Es mag paradox erscheinen: Doch Gutes hört auf gut zu sein, wenn man zu viel davon will und nie genug kriegen kann. Wirtschaftswachstum war in den Aufbaujahrzehnten sinnvoll. In gesättigten Ökonomien wird es kontraproduktiv bzw. braucht es eine andere Richtung. Die Ausweitung der Konsummöglichkeiten hat unser Leben bereichert, doch die moderne Warenwelt sowie die täglich auf uns einprasselnden Freizeitofferte verstopfen den Lebensalltag – sowie dies die Autos mit unseren Städten tun. Die Anhäufung von Geld bei den Reichen hat Suchtcharakter; längst geht es nicht mehr um die Ermöglichung eines guten Lebens. Zugleich verhungern Menschen. Es wird Menschen Gewalt angetan, ohne dass dabei Sprengköpfe gezündet werden. Das Hinnehmen des täglichen Sterbens aufgrund vorenthaltener Hilfe ist nicht weniger pervers als das abscheuliche Vorgehen der selbsternannten Gotteskrieger und Selbstmordattentäter.
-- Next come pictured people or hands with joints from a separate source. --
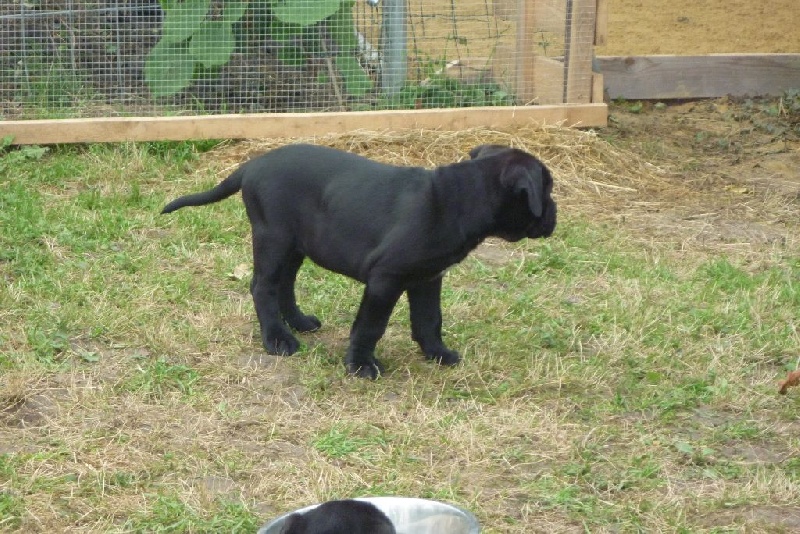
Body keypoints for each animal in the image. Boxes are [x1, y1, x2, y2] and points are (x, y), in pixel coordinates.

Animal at [159, 142, 552, 378]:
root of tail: (252, 165)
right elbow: (370, 326)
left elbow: (429, 320)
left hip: (297, 245)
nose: (554, 214)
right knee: (264, 287)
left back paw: (299, 323)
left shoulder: (427, 279)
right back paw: (278, 339)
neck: (461, 196)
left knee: (285, 285)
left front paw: (438, 354)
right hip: (273, 238)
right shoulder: (385, 279)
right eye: (547, 190)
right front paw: (361, 365)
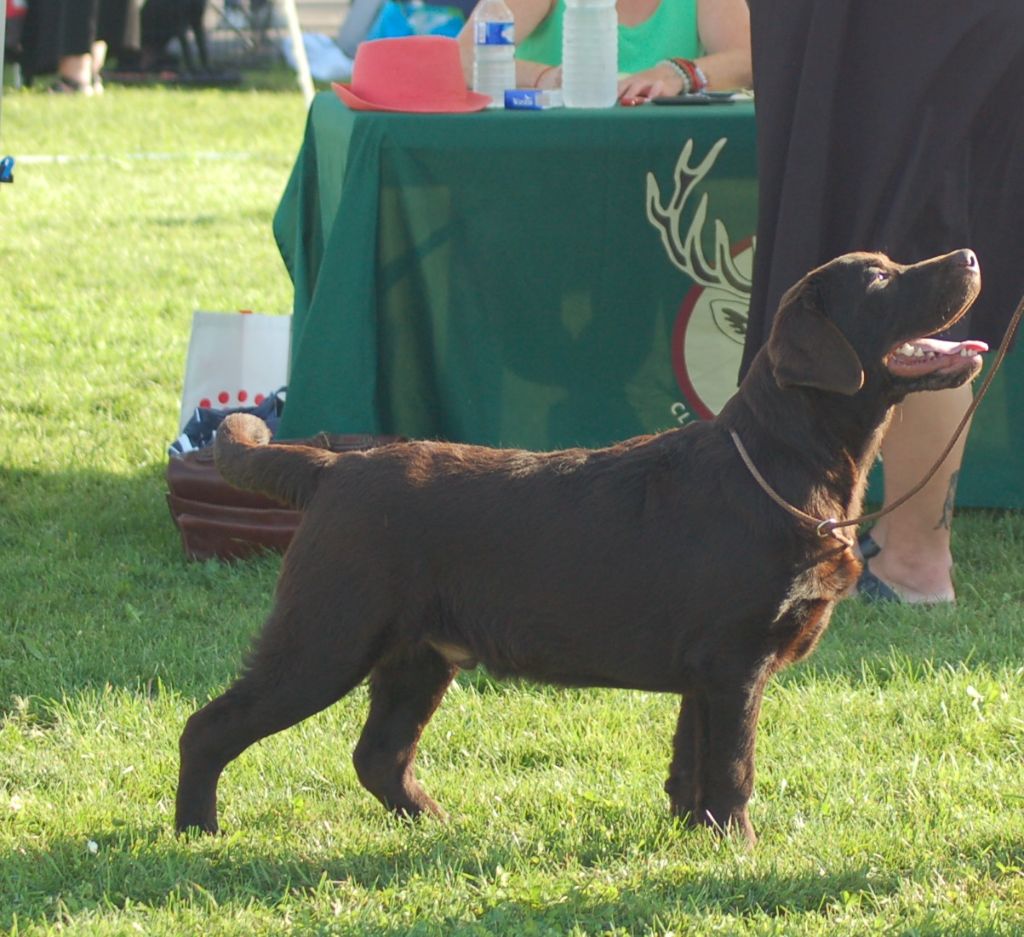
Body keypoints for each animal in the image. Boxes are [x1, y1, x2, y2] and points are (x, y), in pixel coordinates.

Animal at [174, 247, 983, 843]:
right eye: (880, 279)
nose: (971, 255)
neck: (785, 462)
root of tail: (334, 466)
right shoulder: (735, 660)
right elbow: (733, 766)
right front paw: (742, 848)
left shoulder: (704, 670)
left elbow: (691, 764)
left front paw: (694, 840)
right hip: (328, 634)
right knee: (209, 727)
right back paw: (197, 831)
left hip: (420, 651)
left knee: (379, 755)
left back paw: (436, 823)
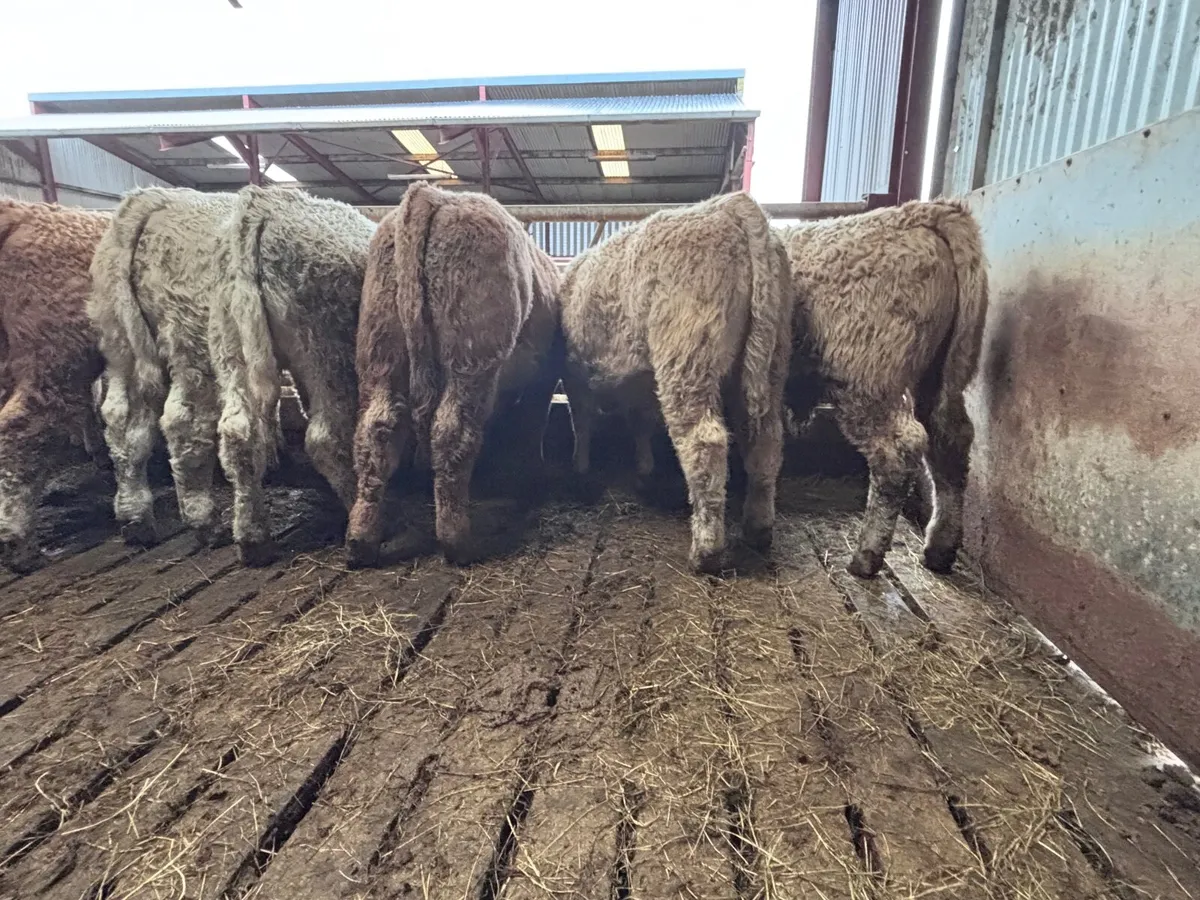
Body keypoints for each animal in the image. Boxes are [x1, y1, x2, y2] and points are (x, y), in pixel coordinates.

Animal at [89, 187, 236, 547]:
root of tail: (153, 198)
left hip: (120, 343)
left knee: (122, 421)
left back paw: (135, 518)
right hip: (193, 339)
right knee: (186, 424)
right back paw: (204, 520)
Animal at [208, 185, 375, 565]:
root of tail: (260, 204)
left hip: (230, 345)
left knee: (237, 434)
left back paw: (252, 538)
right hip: (325, 346)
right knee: (324, 438)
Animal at [346, 182, 560, 567]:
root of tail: (433, 195)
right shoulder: (544, 377)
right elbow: (534, 423)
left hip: (379, 348)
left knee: (376, 430)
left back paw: (361, 541)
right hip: (470, 359)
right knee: (452, 431)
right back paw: (458, 541)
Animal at [560, 191, 792, 573]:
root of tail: (731, 206)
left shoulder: (574, 375)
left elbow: (582, 423)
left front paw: (580, 467)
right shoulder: (639, 382)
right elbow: (639, 423)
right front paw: (644, 470)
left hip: (687, 356)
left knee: (704, 442)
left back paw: (706, 550)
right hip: (771, 359)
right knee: (765, 440)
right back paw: (758, 530)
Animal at [779, 199, 988, 578]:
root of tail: (921, 212)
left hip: (867, 380)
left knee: (896, 453)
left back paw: (867, 556)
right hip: (941, 376)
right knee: (950, 440)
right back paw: (940, 548)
Das gute Leben leidet aber auch in Wohlstandszonen selbst. Die Mittel für öffentliche Leistungen sind knapp, die öffentlichen Schulden nehmen rasant zu. Während die Yachten der einen immer länger und die Glastürme der internationalen Finanzzentren immer höher werden, fehlen unseren Schulen die Ressourcen, um guten Unterricht möglich zu machen, etwa in kleineren Klassen oder durch Team-Teaching. Und die Ressentiments nehmen zu, wie der sich ausbreitende Rechtspopulismus in ganz Europa zeigt. Kollektives Teilen fällt schwer angesichts der allgemeinen Krisenstimmung, in der Gelassenheit verdächtig wirkt und „Wir schaffen das“ als Drohung wahrgenommen wird. Wirtschaft muss wieder vom Kopf auf die Füße gestellt werden.

Innehalten und Aussteigen aus dem Hamsterrad ist angesagt – persönlich wie auf gesellschaftlich-politischer Ebene. Wir brauchen neue Bilder von einem guten Leben und einer Gesellschaft des Zusammenhalts. Lebensqualität und eine faire Verteilung des Erwirtschafteten stehen dabei im Mittelpunkt und nicht das Streben nach mehr Wachstum.

Dabei geht es um eine „Kultur der Inklusion“, eine „Kultur der Nähe“ sowie eine „Kultur des Genug“. Wir leben ökologisch über unsere Verhältnisse, sozial und kulturell aber weit unter unseren Möglichkeiten.